Um No: "Wow...The YDN should really leave humor pieces to the RUMPUS."
I'll be sure to include a throbbing [ahem] in my next comic, just for you. Cool? But in truth...I've had a pretty decent track record, right? Especially with the suicides. Interestingly, one of the pieces I still hear about was about--wait for it--Tom Williams and how awesome he is! I'll be honest, a bit of me wants him to fail, the same way I kinda wanted Obama to, just so I can throw it back in the face of all the insanely zealous fans. But in both cases, it really isn't in my best interests to see them fail, and I support them both. That doesn't mean I can't criticize them, I just have a tendency to squint my eyes and sneer at popular people.

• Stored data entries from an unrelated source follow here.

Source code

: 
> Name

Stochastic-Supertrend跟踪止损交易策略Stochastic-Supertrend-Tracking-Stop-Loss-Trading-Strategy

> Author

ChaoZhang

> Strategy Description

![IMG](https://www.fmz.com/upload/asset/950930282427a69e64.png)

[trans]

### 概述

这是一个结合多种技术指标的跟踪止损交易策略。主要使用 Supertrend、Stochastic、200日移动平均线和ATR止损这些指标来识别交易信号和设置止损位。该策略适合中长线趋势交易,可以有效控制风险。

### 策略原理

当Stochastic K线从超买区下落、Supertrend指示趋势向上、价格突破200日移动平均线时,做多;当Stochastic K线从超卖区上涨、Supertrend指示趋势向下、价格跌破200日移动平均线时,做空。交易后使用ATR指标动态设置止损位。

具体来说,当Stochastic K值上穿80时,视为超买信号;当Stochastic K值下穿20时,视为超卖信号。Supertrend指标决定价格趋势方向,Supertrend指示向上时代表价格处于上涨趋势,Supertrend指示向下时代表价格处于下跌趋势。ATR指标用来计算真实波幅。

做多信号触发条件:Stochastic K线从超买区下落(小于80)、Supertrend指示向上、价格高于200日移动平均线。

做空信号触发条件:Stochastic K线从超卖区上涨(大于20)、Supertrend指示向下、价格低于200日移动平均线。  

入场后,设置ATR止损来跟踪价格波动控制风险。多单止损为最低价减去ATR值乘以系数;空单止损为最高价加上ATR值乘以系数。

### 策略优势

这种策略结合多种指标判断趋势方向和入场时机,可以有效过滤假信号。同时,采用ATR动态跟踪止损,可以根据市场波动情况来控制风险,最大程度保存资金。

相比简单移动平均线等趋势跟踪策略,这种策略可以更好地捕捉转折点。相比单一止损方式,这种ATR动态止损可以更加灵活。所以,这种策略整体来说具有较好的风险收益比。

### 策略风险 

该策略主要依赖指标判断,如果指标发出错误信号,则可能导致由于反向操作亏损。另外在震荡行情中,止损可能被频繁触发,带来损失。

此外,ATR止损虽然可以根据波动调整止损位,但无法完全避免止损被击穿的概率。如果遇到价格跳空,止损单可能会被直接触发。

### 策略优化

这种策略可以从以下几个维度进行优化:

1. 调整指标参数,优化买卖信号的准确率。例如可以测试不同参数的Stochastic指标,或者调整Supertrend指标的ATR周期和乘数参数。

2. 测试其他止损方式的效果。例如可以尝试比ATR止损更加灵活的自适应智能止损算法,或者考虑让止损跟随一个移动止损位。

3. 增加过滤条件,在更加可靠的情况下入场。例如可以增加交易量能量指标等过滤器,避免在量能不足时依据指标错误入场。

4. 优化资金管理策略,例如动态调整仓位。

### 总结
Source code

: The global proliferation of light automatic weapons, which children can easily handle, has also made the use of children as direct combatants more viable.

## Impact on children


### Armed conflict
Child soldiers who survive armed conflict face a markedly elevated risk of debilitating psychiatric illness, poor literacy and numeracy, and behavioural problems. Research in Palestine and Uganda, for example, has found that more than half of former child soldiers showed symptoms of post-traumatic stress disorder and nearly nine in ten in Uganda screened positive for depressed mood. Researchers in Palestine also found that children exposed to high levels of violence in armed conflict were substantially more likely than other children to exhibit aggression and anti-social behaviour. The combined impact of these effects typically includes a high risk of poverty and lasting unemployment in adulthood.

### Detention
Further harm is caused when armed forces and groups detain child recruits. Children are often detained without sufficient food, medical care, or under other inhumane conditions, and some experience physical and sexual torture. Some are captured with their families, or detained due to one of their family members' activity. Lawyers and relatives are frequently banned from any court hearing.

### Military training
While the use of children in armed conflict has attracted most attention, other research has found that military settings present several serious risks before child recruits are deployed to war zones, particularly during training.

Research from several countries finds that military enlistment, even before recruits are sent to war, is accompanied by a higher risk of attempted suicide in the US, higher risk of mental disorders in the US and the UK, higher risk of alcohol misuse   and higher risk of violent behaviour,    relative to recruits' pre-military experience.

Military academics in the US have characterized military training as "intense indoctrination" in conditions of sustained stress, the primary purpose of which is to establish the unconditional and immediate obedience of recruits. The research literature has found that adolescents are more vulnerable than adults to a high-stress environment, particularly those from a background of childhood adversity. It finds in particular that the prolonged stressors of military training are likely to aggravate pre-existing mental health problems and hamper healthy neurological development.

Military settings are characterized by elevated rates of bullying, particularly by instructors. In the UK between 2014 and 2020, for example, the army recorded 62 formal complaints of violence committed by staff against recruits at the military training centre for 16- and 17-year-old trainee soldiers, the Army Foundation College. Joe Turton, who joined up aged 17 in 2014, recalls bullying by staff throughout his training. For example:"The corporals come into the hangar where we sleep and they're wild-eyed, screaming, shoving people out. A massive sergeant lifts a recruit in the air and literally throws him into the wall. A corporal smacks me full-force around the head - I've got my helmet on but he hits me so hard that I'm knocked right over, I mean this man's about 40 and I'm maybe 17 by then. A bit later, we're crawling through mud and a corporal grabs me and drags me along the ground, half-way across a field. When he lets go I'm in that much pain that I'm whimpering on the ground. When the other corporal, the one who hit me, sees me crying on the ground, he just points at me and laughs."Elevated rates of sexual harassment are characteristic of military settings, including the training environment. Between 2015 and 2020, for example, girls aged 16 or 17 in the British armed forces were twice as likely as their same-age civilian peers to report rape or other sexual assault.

ROLFCOPTER: "Reuxben makes the interesting (although I think incorrect) assertion that Williams has been more focused on back-patting Yale athletes for going to Yale and building campus support for the football team than actually teaching them how to win games."
This is basically it. His job is to make the team win. Anything beyond that is not strictly his "job." Much like, if comicsing for the YDN is my job, I have to put forth an opinion in my comics for you to read, interpret, and consider. If I just drew a picture of, say, a diamond with no context for you to work with, I would not be doing my job. I could draw really ugly stuff, of I could put in time to make it look nicer, but that is all extra aesthetics, all that matters at the end of the day is that my stuff puts forth something for you to take away; that's my job. My mission is to entertain you so you like me by seeing how clever I am in juxtaposing words and images, but my job is to argue an opinion (thesis) such that you can agree or disagree as you like.
Ok, if that doesn't clarify it, then I don't know what will! Good night/morning.